• WHAT IS NEEDED
Show every line in the entries below where the word "Luff" appears.

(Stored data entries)
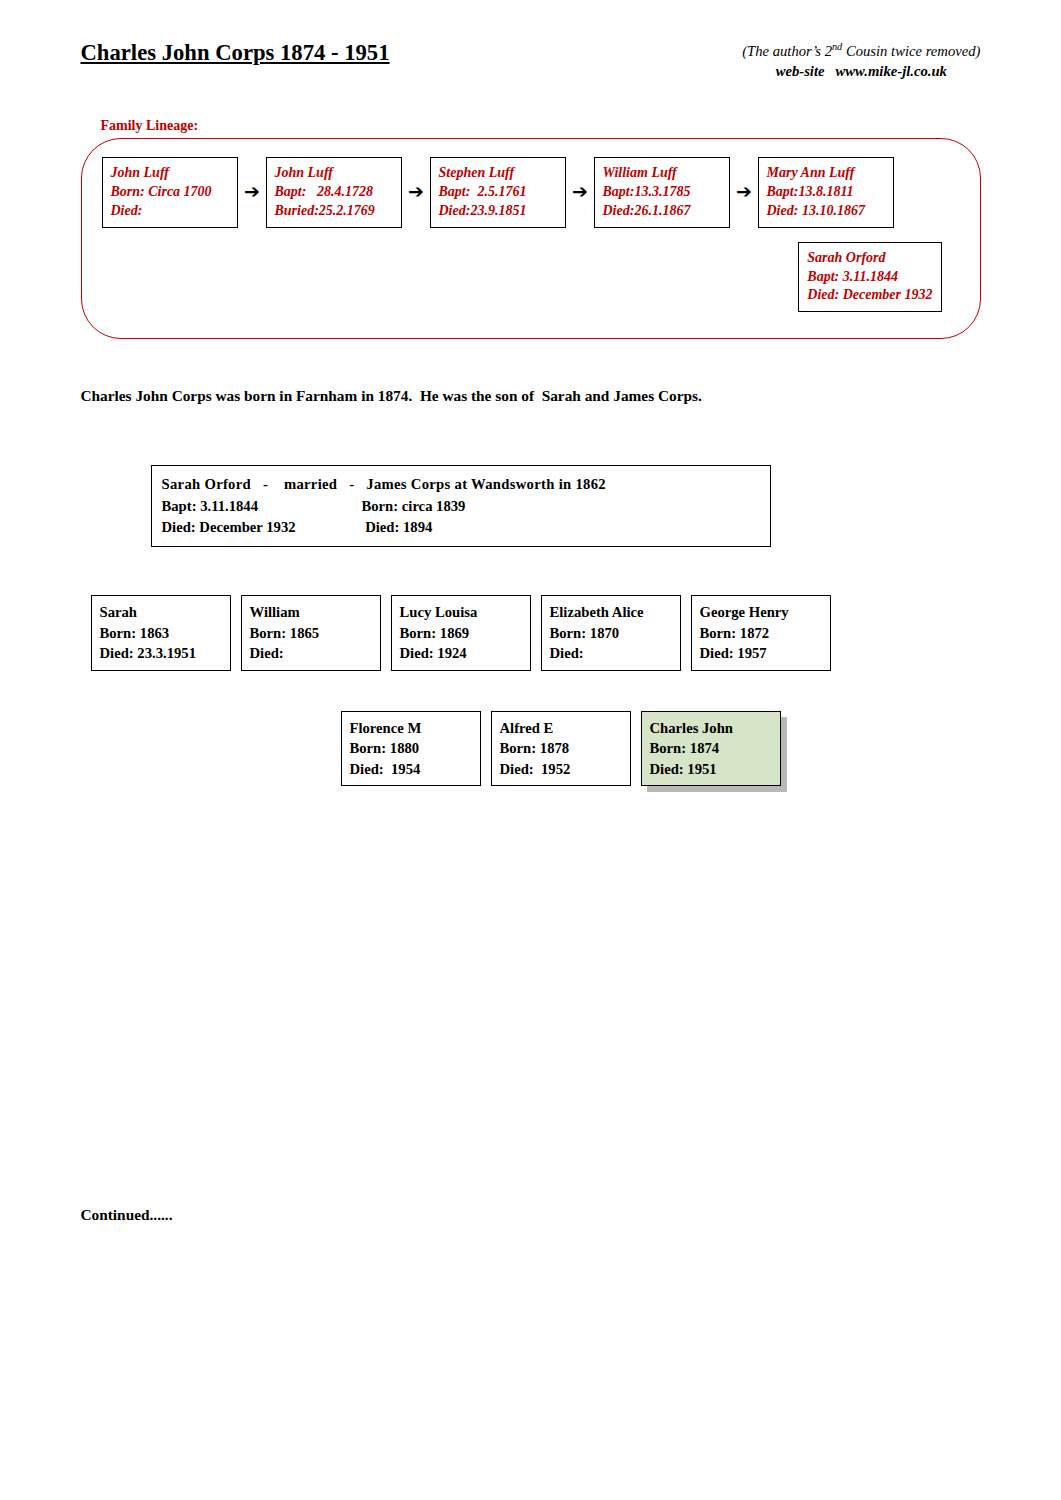Charles John Corps 1874 - 1951
(The author’s 2nd Cousin twice removed)
web-site www.mike-jl.co.uk
Family Lineage:
John Luff
Born: Circa 1700
Died:
➔
John Luff
Bapt: 28.4.1728
Buried:25.2.1769
➔
Stephen Luff
Bapt: 2.5.1761
Died:23.9.1851
➔
William Luff
Bapt:13.3.1785
Died:26.1.1867
➔
Mary Ann Luff
Bapt:13.8.1811
Died: 13.10.1867
Sarah Orford
Bapt: 3.11.1844
Died: December 1932
Charles John Corps was born in Farnham in 1874. He was the son of Sarah and James Corps.
Sarah Orford - married - James Corps at Wandsworth in 1862
Bapt: 3.11.1844
Born: circa 1839
Died: December 1932
Died: 1894
Sarah
Born: 1863
Died: 23.3.1951
William
Born: 1865
Died:
Lucy Louisa
Born: 1869
Died: 1924
Elizabeth Alice
Born: 1870
Died:
George Henry
Born: 1872
Died: 1957
Florence M
Born: 1880
Died: 1954
Alfred E
Born: 1878
Died: 1952
Charles John
Born: 1874
Died: 1951
Continued......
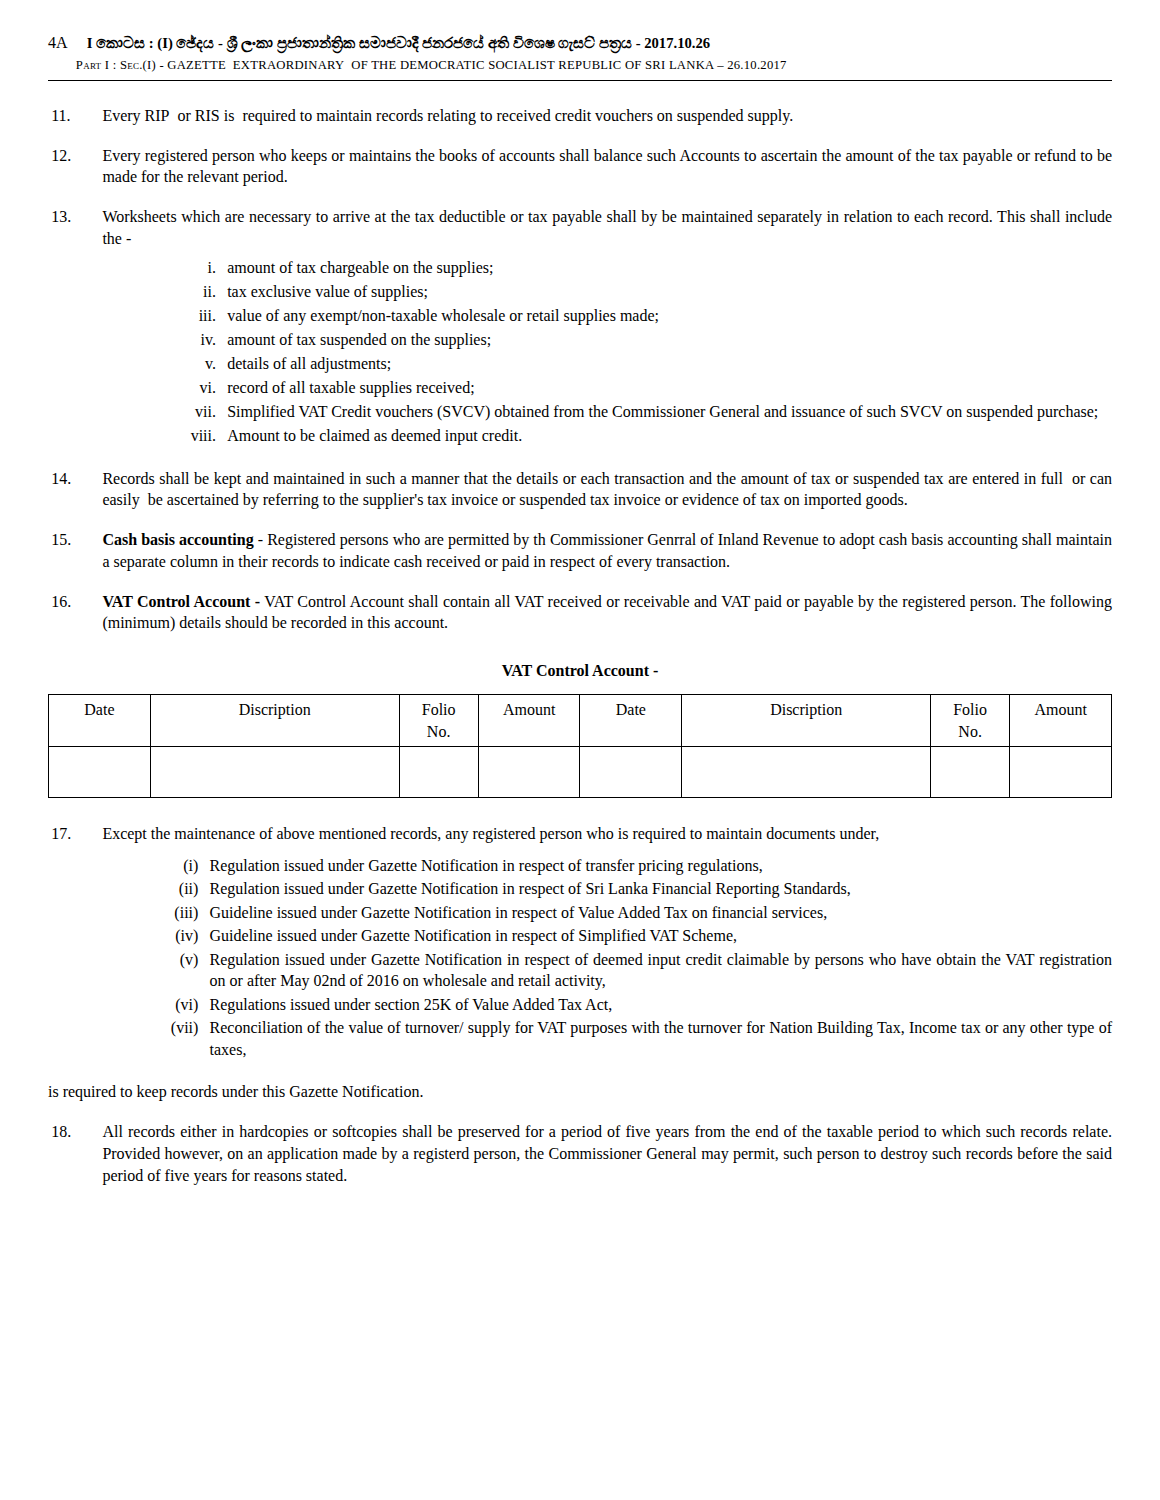4A I කොටස : (I) ඡේදය - ශ්‍රී ලංකා ප්‍රජාතාන්ත්‍රික සමාජවාදී ජනරජයේ අති විශෙෂ ගැසට් පත්‍රය - 2017.10.26
Part I : Sec.(I) - GAZETTE EXTRAORDINARY OF THE DEMOCRATIC SOCIALIST REPUBLIC OF SRI LANKA – 26.10.2017
11. Every RIP or RIS is required to maintain records relating to received credit vouchers on suspended supply.
12. Every registered person who keeps or maintains the books of accounts shall balance such Accounts to ascertain the amount of the tax payable or refund to be made for the relevant period.
13. Worksheets which are necessary to arrive at the tax deductible or tax payable shall by be maintained separately in relation to each record. This shall include the -
i. amount of tax chargeable on the supplies;
ii. tax exclusive value of supplies;
iii. value of any exempt/non-taxable wholesale or retail supplies made;
iv. amount of tax suspended on the supplies;
v. details of all adjustments;
vi. record of all taxable supplies received;
vii. Simplified VAT Credit vouchers (SVCV) obtained from the Commissioner General and issuance of such SVCV on suspended purchase;
viii. Amount to be claimed as deemed input credit.
14. Records shall be kept and maintained in such a manner that the details or each transaction and the amount of tax or suspended tax are entered in full or can easily be ascertained by referring to the supplier's tax invoice or suspended tax invoice or evidence of tax on imported goods.
15. Cash basis accounting - Registered persons who are permitted by th Commissioner Genrral of Inland Revenue to adopt cash basis accounting shall maintain a separate column in their records to indicate cash received or paid in respect of every transaction.
16. VAT Control Account - VAT Control Account shall contain all VAT received or receivable and VAT paid or payable by the registered person. The following (minimum) details should be recorded in this account.
VAT Control Account -
| Date | Discription | Folio No. | Amount | Date | Discription | Folio No. | Amount |
| --- | --- | --- | --- | --- | --- | --- | --- |
17. Except the maintenance of above mentioned records, any registered person who is required to maintain documents under,
(i) Regulation issued under Gazette Notification in respect of transfer pricing regulations,
(ii) Regulation issued under Gazette Notification in respect of Sri Lanka Financial Reporting Standards,
(iii) Guideline issued under Gazette Notification in respect of Value Added Tax on financial services,
(iv) Guideline issued under Gazette Notification in respect of Simplified VAT Scheme,
(v) Regulation issued under Gazette Notification in respect of deemed input credit claimable by persons who have obtain the VAT registration on or after May 02nd of 2016 on wholesale and retail activity,
(vi) Regulations issued under section 25K of Value Added Tax Act,
(vii) Reconciliation of the value of turnover/ supply for VAT purposes with the turnover for Nation Building Tax, Income tax or any other type of taxes,
is required to keep records under this Gazette Notification.
18. All records either in hardcopies or softcopies shall be preserved for a period of five years from the end of the taxable period to which such records relate. Provided however, on an application made by a registerd person, the Commissioner General may permit, such person to destroy such records before the said period of five years for reasons stated.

• FINAL ANSWER
John Luff
John Luff
Stephen Luff
William Luff
Mary Ann Luff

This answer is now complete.